** ЧТО СДЕЛАТЬ **
Продолжите отрывок о читателе, который заранее не хочет соглашаться с автором, начиная сразу после его последнего предложения.

** ОТРЫВОК СО СТРАНИЦЫ **
К тому же требование сформировать собственное, индивидуальное мнение изначально исключает возможность согласиться с текстом того или иного автора, ведь в противном случае может возникнуть впечатление, что читатель поддался чужому мнению: сегодня мы беремся за книгу с твердым намерением читать, ни в чем не соглашаясь с автором, что бы тот ни написал. Поэтому современный автор уже не может рассчитывать на то, чтобы убедить, научить, просветить публику своими текстами. Выказать такое намерение означало бы рассердить читателя, который, подобно суверенному буржуа, хочет иметь свое собственное мнение обо всём на свете и любое поучение со стороны автора — такого же человека, как и все остальные, — воспринимает как наглость и заведомо его отвергает. Ясно сформулированная идея может заинтересовать только ограниченное меньшинство, небольшой сектор клиентуры на рынке мнений — а именно тех людей, которые и прежде придерживались того же мнения, что и автор. Большинство же, напротив, чувствует себя оскорбленным этим мнением или, что еще хуже, просто остается равнодушным. Поэтому автор, поставивший перед собой цель убедить кого-то в правоте своих взглядов, с самого начала проиграл.

(Собранные записи данных)
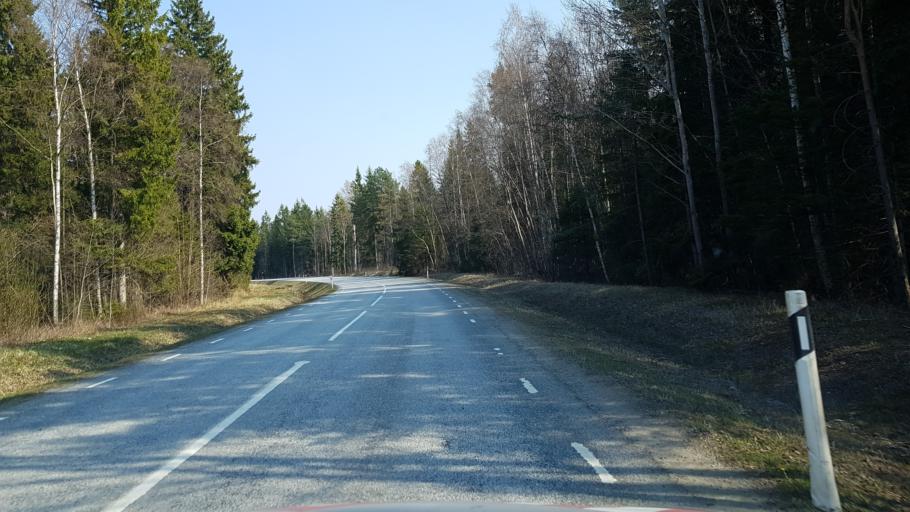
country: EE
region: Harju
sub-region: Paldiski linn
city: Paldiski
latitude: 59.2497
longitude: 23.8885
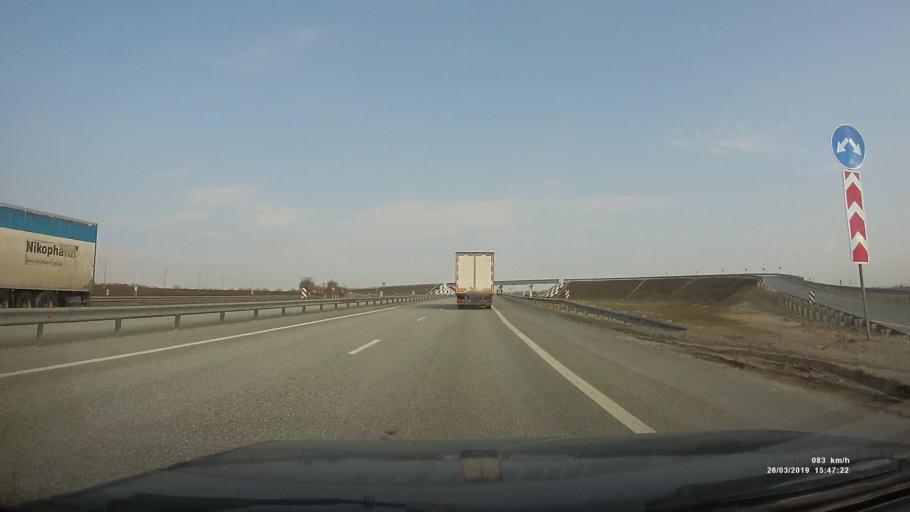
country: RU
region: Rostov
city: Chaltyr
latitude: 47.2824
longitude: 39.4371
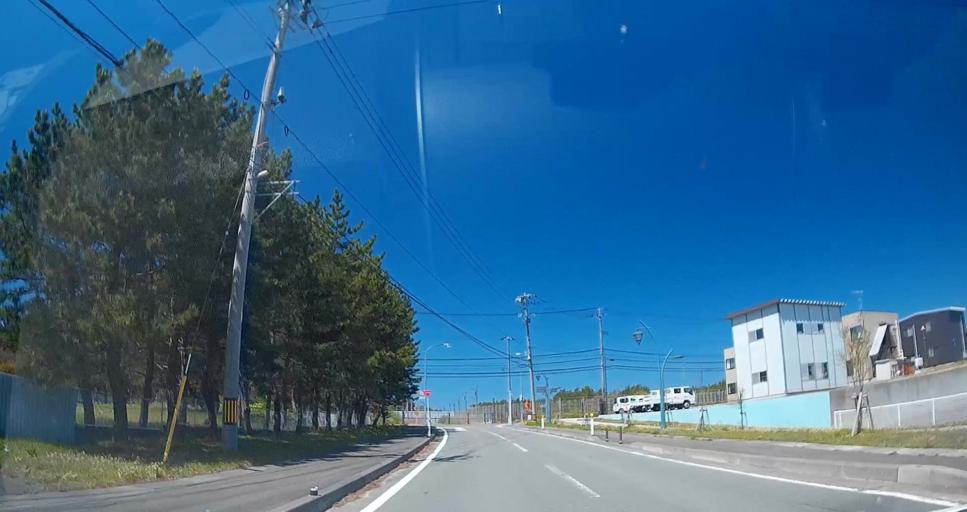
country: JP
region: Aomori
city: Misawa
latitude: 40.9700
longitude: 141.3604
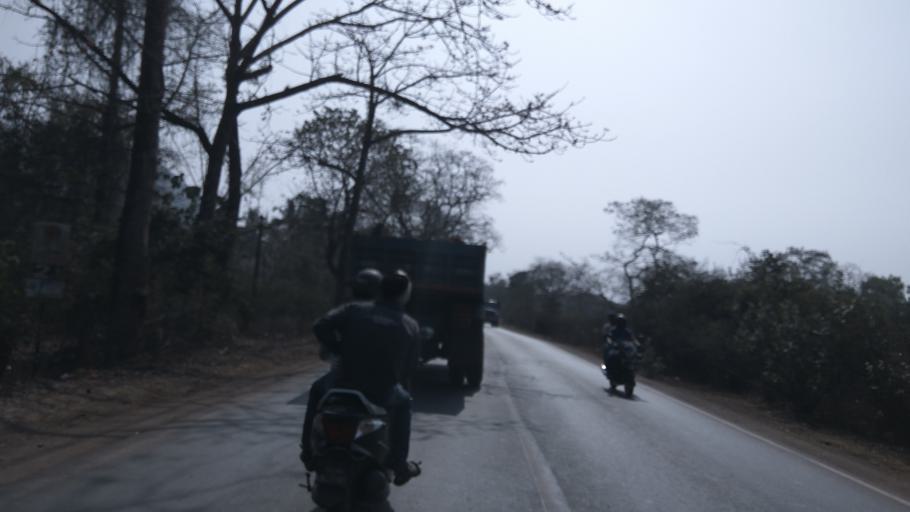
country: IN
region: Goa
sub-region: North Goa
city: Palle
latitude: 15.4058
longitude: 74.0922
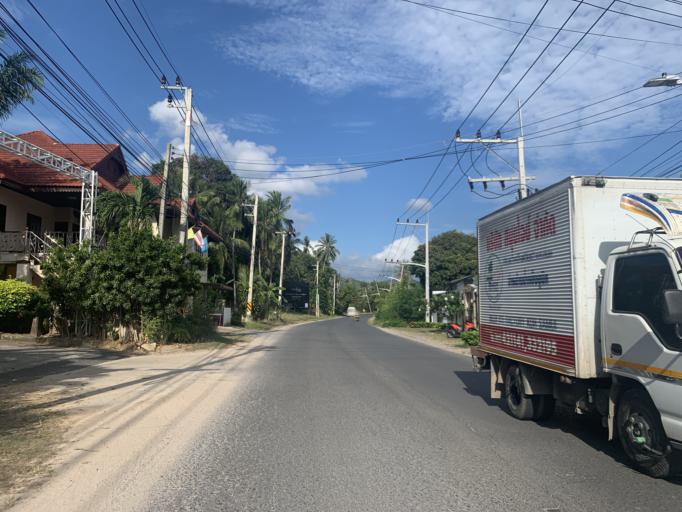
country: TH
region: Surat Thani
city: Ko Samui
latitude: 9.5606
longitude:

** РЕЗУЛЬТАТ **
Валюта, которую платят сегодня автору, — уже не согласие, а отсутствие отпора со стороны читателей. Современный читатель принимает текст не потому, что он с ним согласен, а потому, что этот текст не наносит ему личной обиды. Философия текучего смысла нейтрализует любой возможный отпор, предоставляя достаточно пространства другому — иначе говоря, не вызывая у вероятных читателей ненужного раздражения. Сегодня лучшей рекомендацией автору служит невозможность его определить, классифицировать, разложить по полкам понятий — а еще лучше, его нежелание вообще быть понятым. Современный автор должен сохранять гибкость и уметь хорошо ориентироваться в плюралистичном, расщепленном обществе, в котором ограничивать себя чересчур узой клиентурой значило бы потерпеть финансовый крах. Только неопределенность, расплывчатость и способность оперировать одновременно на разных идеологических и эстетических уровнях дают автору шанс завоевать как можно более обширную публику поверх всех разделяющих оппозиций и/или посредством деконструкции этих оппозиций. Впрочем, бесконечная игра знаков с самого начала включает в себя игру с денежными знаками: там, где течет бесконечное желание, течет и капитал. Философия текучего смысла, по сути, всегда была дружелюбна по отношению к капиталу — подрыву подлежало скорее государство с его укорененными в традиции институтами[2].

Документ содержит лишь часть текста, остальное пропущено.